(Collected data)
○ ○ ○ ○

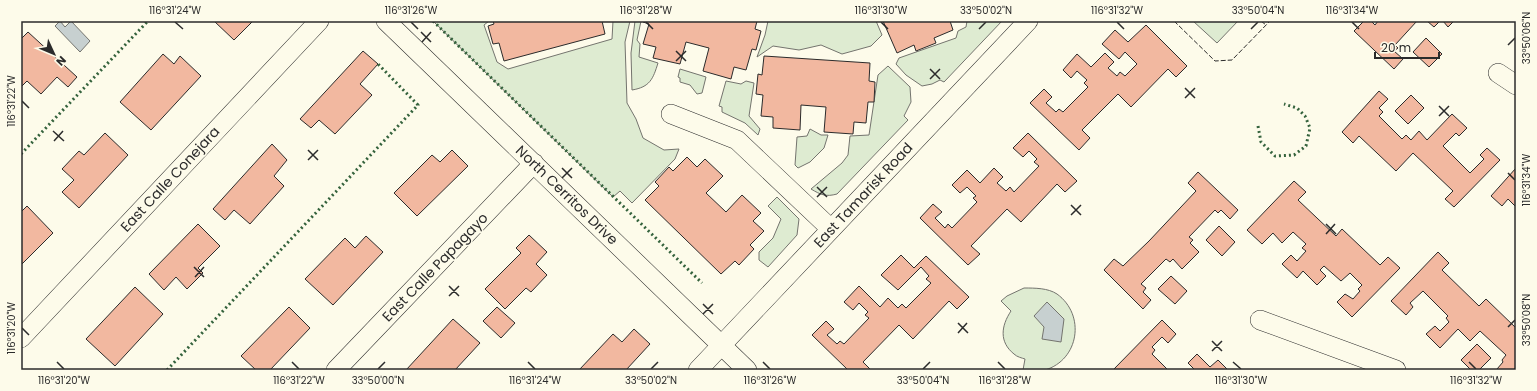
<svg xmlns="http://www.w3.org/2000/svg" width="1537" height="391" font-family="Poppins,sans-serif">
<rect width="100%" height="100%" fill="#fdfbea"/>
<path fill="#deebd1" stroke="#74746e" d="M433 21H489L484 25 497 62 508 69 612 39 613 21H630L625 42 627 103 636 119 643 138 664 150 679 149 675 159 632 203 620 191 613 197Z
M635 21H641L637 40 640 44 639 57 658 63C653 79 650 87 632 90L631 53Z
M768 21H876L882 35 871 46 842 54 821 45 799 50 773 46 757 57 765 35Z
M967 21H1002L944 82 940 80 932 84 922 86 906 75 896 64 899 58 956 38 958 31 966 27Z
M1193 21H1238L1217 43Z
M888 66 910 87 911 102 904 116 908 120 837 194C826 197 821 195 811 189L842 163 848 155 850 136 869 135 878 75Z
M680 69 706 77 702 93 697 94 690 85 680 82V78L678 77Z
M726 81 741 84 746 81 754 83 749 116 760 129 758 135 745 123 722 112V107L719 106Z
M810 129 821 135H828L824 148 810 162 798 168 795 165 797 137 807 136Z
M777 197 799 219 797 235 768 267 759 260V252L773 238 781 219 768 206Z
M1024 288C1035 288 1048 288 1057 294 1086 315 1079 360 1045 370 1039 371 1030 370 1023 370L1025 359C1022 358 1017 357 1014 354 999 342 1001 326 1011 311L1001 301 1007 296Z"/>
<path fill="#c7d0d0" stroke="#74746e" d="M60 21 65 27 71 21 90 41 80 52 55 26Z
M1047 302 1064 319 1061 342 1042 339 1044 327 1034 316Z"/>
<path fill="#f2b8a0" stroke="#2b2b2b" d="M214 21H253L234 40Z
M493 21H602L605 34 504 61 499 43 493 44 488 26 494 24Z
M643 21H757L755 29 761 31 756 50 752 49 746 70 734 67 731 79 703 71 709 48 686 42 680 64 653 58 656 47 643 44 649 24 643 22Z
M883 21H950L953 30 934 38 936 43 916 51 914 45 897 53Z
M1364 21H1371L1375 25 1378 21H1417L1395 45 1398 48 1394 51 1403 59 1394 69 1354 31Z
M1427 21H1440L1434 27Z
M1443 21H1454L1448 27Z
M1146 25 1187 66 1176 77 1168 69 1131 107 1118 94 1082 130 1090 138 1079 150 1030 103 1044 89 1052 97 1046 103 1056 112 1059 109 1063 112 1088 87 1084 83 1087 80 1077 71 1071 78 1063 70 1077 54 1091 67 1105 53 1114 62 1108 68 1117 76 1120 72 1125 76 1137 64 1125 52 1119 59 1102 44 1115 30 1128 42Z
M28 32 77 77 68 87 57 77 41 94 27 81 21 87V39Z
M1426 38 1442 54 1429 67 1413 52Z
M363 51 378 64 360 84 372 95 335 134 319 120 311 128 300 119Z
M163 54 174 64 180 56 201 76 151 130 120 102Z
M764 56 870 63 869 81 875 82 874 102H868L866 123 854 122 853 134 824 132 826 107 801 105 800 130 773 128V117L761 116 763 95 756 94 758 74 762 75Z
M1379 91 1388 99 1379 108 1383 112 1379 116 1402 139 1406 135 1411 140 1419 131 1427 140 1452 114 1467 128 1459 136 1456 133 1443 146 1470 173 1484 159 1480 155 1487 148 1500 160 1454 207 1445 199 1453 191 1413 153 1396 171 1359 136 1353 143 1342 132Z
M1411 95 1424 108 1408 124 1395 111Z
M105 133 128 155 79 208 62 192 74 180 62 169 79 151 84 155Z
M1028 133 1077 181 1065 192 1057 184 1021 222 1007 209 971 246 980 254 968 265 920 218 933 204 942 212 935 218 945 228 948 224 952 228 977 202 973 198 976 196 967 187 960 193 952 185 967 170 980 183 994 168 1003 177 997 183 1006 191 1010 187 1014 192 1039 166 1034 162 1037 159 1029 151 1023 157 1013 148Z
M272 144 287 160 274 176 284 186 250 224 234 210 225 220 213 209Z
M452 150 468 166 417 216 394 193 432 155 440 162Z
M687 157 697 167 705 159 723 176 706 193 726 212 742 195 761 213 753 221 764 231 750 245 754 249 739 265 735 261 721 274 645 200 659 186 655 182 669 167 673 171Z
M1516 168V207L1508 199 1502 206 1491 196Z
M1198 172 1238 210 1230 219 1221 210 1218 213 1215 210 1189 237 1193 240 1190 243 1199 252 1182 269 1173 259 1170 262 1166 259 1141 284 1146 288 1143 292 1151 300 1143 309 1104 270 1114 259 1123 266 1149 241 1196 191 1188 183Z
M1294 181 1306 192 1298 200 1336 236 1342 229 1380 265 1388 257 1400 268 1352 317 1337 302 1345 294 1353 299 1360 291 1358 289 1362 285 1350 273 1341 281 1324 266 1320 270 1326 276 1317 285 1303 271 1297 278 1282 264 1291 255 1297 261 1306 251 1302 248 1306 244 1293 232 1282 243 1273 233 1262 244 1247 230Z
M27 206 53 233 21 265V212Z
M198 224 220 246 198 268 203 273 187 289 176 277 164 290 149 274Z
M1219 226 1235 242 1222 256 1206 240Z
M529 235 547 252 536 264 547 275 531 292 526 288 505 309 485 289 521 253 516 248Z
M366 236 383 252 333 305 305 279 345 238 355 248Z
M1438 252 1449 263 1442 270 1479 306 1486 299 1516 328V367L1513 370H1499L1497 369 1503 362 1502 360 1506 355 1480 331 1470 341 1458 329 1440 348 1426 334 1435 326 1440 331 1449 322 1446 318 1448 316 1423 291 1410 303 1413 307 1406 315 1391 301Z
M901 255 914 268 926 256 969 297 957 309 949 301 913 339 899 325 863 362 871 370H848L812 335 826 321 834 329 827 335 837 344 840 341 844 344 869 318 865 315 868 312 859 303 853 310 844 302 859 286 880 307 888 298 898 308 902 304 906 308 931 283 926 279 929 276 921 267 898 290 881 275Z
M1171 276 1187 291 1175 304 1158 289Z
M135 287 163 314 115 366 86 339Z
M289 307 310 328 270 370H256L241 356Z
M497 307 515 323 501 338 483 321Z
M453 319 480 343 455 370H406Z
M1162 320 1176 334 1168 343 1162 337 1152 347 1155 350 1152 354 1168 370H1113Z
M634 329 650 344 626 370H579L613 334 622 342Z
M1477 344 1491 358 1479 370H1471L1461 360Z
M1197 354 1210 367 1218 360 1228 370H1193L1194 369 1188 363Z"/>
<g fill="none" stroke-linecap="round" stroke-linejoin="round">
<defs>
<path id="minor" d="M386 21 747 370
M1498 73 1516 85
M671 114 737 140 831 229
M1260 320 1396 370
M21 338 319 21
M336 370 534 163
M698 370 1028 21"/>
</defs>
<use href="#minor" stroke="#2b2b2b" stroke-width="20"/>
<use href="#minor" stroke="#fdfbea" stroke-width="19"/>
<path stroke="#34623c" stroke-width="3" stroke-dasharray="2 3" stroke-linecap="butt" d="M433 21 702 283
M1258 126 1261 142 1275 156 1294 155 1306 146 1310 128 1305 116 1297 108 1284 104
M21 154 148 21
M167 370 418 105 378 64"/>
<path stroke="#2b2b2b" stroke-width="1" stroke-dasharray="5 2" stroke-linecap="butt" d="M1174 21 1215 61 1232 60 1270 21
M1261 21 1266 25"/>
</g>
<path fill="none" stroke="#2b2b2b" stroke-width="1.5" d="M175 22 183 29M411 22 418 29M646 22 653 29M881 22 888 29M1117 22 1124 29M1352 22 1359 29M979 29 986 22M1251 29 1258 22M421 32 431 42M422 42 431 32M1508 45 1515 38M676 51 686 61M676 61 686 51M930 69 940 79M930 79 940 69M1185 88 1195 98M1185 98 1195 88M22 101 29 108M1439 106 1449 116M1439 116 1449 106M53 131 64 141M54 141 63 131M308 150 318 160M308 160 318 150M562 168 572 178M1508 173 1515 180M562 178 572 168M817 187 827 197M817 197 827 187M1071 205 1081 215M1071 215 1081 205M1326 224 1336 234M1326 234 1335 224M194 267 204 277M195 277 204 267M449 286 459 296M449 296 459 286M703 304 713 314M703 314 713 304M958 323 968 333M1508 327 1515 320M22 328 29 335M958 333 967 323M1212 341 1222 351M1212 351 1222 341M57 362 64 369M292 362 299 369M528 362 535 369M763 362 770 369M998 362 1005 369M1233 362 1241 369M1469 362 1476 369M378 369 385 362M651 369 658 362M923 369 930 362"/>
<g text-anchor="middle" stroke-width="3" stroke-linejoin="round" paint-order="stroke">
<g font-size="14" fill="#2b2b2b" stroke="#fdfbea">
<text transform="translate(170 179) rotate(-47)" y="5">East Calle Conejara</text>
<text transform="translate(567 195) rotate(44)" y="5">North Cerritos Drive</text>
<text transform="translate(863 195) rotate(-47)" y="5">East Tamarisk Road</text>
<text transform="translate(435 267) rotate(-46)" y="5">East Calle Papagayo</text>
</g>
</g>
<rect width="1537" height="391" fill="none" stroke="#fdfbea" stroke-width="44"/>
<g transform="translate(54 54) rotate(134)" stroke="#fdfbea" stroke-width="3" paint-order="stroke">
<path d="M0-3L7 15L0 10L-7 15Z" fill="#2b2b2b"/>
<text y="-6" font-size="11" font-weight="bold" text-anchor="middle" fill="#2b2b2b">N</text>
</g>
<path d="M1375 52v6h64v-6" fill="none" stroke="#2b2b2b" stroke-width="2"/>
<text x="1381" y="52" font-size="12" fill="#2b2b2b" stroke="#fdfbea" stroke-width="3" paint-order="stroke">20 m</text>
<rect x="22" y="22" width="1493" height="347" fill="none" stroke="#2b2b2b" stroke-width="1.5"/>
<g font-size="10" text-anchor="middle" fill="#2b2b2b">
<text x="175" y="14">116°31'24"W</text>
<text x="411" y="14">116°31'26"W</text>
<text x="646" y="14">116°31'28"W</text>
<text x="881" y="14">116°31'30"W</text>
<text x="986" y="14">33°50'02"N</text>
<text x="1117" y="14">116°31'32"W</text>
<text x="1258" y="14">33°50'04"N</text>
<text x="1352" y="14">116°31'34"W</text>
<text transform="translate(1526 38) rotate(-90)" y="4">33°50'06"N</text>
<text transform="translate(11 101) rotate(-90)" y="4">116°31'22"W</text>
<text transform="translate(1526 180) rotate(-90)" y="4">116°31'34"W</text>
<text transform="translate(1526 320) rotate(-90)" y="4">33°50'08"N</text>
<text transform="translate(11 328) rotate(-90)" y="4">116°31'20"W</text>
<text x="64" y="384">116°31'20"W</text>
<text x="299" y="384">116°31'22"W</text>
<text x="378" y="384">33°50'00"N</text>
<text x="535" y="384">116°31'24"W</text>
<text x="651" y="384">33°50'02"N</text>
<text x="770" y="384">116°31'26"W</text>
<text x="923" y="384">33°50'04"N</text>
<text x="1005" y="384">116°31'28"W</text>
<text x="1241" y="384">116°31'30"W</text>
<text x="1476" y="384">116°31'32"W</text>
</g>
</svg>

○ ○ ○ ○

Look through the entries above; find each line with the word "linejoin" and copy it.

(RESPONSE TO THE TASK):
<g fill="none" stroke-linecap="round" stroke-linejoin="round">
<g text-anchor="middle" stroke-width="3" stroke-linejoin="round" paint-order="stroke">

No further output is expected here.